9) Set Egress Connection: to p2p and Egress Routing: to OSPF. 10) External Device Type: to Router. 11) Enter the following details for router2:
| External Device | Egress Interface | External Device Interface | VRF | Egress Interface IP Address |
|---|---|---|---|---|
| router2 | Ethernet 2 on spine-1 | Ethernet1 | - | 10.1.1.5/31 |
| router2 | Ethernet 2 on spine-2 | Ethernet2 | - | 10.1.1.7/31 |
1) Set Speed to auto.
2) Notice Area is set to 0.0.0.0.
3) The remaining entries are unchanged.
Lab Tasks – Change Control Review and Submission 2¶
1) Click the review and submit icon on the Workspace Island. 2) Review the configurations, then click Submit Workspace. 3) Click View Change Control, then Review and Approve, and finally Approve and Execute.
Lab Tasks – Validation¶
The final step is validation. We’ll use the Time Picker to look at the last 15 minutes of health data for our new core . We’re looking for any red rectangles in the Top Events or Interfaces panels—green means our physical links are solid .

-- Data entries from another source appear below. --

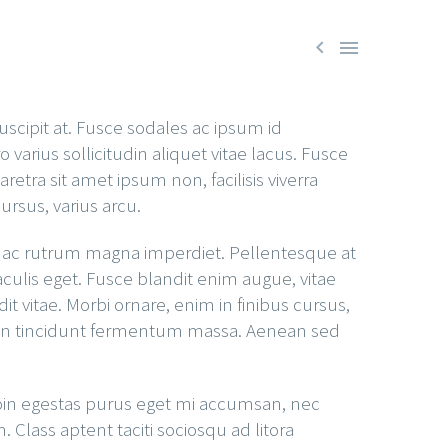


uscipit at. Fusce sodales ac ipsum id
 varius sollicitudin aliquet vitae lacus. Fusce
retra sit amet ipsum non, facilisis viverra
rsus, varius arcu.
m, ac rutrum magna imperdiet. Pellentesque at
iaculis eget. Fusce blandit enim augue, vitae
it vitae. Morbi ornare, enim in finibus cursus,
m. In tincidunt fermentum massa. Aenean sed
 Proin egestas purus eget mi accumsan, nec
Class aptent taciti sociosqu ad litora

Finally, we’ll check the IPv4 Routing Table and filter for OSPF . If you see routes appearing from the core, it means your OSPF adjacency is up, the 'handshake' was successful, and your campus fabric is officially online and connected to the world.
1) Navigate to Devices > router1 > Health.

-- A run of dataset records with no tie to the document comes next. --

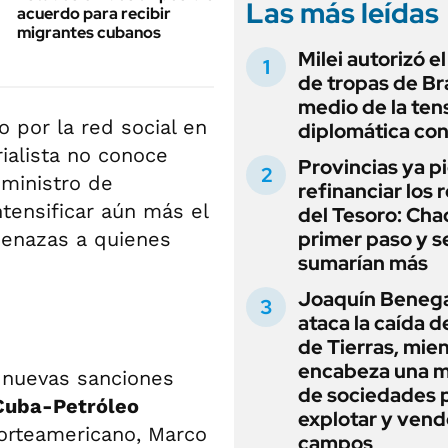
Las más leídas
acuerdo para recibir
migrantes cubanos
Milei autorizó e
de tropas de Bra
medio de la ten
o por la red social en
diplomática con
ialista no conoce
Provincias ya p
uministro de
refinanciar los 
tensificar aún más el
del Tesoro: Chac
primer paso y s
menazas a quienes
sumarían más
Joaquín Beneg
ataca la caída de
de Tierras, mie
encabeza una 
 nuevas sanciones
de sociedades 
Cuba-Petróleo
explotar y vend
norteamericano, Marco
campos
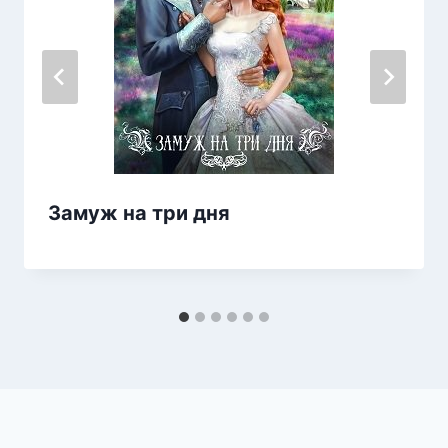
Замуж на три дня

2) Click the time picker in the top right
and select the last 15 min.
3) Check for errors in Top Events and scroll down to check Top Interfaces. Any errors would be indicated by a red rectangle.
4) Do the same for router2, spine-1 and spine-2.
5) In the device panel, scroll down and click on IPv4 Routing Table.
6) Click Type and in the drop-down menu select both OSPF entries.
7) Check all four devices to ensure OSPF is operating properly.
Congratulations, you have successfully completed the lab.